-- DATA PROVIDED follows --
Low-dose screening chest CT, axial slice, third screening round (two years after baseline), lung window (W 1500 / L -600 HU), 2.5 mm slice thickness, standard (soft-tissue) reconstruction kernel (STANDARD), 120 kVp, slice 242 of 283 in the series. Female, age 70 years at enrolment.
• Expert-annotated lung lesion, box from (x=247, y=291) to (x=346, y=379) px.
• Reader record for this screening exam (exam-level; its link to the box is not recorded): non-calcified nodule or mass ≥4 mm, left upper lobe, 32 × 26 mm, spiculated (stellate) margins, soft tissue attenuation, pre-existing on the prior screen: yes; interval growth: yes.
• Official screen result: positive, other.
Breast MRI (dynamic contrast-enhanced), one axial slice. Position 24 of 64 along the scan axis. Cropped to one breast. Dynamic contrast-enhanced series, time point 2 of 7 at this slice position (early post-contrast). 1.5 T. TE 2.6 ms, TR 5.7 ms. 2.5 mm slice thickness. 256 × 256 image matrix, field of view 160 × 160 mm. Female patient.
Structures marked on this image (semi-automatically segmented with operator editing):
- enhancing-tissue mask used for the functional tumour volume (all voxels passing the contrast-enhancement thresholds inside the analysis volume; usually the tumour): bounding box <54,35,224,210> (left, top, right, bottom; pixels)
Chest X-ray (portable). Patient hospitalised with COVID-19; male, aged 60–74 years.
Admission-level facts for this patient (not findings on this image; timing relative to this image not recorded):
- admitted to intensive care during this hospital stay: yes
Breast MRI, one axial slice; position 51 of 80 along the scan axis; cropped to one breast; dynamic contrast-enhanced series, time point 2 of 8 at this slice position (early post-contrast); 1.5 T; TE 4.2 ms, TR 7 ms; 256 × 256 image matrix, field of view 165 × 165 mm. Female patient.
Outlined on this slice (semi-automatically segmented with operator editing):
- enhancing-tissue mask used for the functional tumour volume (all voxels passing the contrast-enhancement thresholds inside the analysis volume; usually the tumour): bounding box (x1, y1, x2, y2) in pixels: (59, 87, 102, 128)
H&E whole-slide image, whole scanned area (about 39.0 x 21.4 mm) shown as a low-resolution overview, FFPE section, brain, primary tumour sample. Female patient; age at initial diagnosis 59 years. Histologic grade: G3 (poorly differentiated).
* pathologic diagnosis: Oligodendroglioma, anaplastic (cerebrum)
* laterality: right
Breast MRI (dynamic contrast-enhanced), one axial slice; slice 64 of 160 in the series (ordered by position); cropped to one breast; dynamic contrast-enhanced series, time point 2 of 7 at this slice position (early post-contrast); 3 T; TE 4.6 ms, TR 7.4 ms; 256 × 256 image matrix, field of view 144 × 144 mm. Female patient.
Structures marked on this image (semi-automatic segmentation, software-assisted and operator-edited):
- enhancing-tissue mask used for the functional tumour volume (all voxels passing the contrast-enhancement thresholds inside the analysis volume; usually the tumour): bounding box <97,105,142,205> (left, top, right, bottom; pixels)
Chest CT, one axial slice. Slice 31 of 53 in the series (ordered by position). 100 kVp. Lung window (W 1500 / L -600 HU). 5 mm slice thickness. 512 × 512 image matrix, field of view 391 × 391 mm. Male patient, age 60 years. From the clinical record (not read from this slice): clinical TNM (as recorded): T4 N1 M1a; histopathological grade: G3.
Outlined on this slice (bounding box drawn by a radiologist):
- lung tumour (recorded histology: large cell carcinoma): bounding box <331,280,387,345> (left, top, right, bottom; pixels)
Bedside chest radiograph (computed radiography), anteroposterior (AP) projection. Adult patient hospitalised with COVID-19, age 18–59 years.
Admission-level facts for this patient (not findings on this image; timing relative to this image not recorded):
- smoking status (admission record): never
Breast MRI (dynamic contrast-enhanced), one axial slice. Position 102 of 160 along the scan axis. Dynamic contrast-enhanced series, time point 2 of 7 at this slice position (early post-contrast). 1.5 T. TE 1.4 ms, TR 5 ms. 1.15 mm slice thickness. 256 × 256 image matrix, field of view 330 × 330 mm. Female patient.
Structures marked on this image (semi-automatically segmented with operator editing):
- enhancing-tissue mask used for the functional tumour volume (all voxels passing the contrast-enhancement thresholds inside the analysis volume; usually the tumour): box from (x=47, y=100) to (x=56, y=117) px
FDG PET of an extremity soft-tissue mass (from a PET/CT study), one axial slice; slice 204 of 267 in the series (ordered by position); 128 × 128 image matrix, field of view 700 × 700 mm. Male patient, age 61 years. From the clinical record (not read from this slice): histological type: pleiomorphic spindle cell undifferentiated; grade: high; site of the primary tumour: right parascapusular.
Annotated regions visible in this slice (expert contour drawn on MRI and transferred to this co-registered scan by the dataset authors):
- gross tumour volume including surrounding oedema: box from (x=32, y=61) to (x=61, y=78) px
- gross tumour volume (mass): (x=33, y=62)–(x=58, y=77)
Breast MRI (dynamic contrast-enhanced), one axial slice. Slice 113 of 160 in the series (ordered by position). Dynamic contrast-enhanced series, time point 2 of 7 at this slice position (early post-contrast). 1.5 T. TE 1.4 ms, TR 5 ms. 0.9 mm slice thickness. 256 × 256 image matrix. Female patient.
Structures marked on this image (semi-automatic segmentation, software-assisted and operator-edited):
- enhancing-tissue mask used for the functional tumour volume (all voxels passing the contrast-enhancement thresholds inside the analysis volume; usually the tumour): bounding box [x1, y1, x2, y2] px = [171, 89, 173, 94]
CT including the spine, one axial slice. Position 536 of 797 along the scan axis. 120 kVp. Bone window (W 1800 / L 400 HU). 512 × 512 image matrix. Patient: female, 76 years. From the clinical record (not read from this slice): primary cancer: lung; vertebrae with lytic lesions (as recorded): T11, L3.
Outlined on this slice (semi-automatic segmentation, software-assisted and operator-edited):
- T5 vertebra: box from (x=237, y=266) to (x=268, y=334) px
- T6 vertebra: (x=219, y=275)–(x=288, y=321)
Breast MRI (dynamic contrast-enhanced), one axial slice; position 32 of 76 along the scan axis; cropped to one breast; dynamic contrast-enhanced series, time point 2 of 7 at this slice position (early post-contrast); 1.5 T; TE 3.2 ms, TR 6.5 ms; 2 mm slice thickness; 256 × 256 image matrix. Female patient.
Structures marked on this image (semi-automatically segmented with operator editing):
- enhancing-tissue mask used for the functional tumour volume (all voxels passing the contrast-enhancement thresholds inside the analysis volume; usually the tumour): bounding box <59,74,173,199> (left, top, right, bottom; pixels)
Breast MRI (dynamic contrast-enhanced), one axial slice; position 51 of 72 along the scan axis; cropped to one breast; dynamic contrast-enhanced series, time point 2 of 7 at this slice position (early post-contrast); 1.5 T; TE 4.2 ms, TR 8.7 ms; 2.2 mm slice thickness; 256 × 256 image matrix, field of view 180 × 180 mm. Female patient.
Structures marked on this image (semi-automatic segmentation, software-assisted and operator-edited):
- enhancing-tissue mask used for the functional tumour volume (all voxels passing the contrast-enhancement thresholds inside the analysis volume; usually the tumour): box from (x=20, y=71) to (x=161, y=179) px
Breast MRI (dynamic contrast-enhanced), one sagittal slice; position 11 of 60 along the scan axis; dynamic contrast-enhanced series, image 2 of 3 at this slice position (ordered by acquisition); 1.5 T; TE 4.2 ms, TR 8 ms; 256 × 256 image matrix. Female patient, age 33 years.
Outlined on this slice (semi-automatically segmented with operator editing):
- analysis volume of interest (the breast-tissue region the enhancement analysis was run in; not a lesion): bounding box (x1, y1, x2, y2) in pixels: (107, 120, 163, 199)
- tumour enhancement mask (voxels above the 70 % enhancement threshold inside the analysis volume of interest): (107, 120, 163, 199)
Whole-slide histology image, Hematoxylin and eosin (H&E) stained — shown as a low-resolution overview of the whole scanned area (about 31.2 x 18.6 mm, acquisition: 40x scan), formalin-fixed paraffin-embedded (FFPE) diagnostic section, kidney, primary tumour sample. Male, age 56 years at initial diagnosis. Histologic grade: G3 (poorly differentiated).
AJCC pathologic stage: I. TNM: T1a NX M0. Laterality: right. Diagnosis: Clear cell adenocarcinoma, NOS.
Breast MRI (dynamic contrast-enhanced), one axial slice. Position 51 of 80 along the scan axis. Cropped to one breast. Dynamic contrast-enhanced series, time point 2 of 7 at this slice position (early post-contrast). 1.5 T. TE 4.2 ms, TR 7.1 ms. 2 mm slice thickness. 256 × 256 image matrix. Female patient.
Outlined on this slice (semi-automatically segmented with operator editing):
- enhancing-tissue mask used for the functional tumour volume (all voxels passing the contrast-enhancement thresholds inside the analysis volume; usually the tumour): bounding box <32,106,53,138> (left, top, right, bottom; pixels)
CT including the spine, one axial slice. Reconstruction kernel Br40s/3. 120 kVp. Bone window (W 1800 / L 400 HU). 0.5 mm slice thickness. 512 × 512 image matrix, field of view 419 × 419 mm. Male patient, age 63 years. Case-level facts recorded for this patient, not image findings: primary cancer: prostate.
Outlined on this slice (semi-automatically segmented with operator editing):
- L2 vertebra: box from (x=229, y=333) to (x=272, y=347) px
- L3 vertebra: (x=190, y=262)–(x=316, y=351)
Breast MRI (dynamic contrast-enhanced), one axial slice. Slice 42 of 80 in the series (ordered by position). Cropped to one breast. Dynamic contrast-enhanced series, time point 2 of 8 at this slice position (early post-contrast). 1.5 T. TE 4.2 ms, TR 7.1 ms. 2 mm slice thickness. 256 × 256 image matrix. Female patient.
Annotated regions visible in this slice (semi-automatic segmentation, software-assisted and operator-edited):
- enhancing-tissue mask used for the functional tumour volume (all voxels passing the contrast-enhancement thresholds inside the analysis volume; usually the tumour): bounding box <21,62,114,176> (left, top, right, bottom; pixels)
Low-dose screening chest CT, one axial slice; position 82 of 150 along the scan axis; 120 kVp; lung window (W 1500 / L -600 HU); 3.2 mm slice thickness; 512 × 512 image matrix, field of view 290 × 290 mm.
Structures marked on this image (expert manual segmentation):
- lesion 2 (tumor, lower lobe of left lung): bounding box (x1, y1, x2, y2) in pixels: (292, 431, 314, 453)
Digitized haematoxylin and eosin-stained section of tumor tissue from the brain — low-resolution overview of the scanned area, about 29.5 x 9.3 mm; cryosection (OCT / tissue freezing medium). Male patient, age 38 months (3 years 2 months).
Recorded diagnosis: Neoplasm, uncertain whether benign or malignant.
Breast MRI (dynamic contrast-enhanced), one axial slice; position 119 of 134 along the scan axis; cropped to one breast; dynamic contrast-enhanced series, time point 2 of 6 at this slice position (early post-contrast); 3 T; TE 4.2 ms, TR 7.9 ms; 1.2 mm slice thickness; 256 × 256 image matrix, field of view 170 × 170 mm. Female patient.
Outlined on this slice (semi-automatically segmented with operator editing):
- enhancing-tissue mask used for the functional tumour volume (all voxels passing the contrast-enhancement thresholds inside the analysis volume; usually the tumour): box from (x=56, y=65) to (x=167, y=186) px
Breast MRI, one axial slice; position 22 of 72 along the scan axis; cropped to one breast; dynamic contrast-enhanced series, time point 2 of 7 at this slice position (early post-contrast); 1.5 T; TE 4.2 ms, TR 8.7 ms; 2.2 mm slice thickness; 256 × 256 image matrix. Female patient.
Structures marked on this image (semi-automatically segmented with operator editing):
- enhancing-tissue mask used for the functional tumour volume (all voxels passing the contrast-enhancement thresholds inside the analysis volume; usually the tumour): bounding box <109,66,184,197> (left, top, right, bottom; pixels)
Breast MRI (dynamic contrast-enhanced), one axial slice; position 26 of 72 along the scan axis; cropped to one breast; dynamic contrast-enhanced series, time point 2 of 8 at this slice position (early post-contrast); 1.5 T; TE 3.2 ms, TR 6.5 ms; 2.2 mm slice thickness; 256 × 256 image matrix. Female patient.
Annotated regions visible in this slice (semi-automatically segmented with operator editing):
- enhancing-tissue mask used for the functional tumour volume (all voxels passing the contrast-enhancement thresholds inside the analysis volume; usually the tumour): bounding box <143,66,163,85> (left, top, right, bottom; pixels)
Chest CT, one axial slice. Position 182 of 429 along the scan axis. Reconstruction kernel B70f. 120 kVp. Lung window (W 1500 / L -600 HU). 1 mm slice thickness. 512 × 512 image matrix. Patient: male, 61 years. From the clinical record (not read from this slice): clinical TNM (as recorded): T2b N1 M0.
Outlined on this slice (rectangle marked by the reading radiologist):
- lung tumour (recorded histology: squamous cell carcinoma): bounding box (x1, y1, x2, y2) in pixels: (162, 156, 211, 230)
-- DATA PROVIDED concluded --
**TASK DETAILS:**
Begin at the line above that has "H&E whole-slide image, whole" and stop after the line that has "- smoking status (admission record): never", copying each line exactly and adding nothing else.

**RESPONSE AREA:**
H&E whole-slide image, whole scanned area (about 39.0 x 21.4 mm) shown as a low-resolution overview, FFPE section, brain, primary tumour sample. Female patient; age at initial diagnosis 59 years. Histologic grade: G3 (poorly differentiated).
* pathologic diagnosis: Oligodendroglioma, anaplastic (cerebrum)
* laterality: right
Breast MRI (dynamic contrast-enhanced), one axial slice; slice 64 of 160 in the series (ordered by position); cropped to one breast; dynamic contrast-enhanced series, time point 2 of 7 at this slice position (early post-contrast); 3 T; TE 4.6 ms, TR 7.4 ms; 256 × 256 image matrix, field of view 144 × 144 mm. Female patient.
Structures marked on this image (semi-automatic segmentation, software-assisted and operator-edited):
- enhancing-tissue mask used for the functional tumour volume (all voxels passing the contrast-enhancement thresholds inside the analysis volume; usually the tumour): bounding box <97,105,142,205> (left, top, right, bottom; pixels)
Chest CT, one axial slice. Slice 31 of 53 in the series (ordered by position). 100 kVp. Lung window (W 1500 / L -600 HU). 5 mm slice thickness. 512 × 512 image matrix, field of view 391 × 391 mm. Male patient, age 60 years. From the clinical record (not read from this slice): clinical TNM (as recorded): T4 N1 M1a; histopathological grade: G3.
Outlined on this slice (bounding box drawn by a radiologist):
- lung tumour (recorded histology: large cell carcinoma): bounding box <331,280,387,345> (left, top, right, bottom; pixels)
Bedside chest radiograph (computed radiography), anteroposterior (AP) projection. Adult patient hospitalised with COVID-19, age 18–59 years.
Admission-level facts for this patient (not findings on this image; timing relative to this image not recorded):
- smoking status (admission record): never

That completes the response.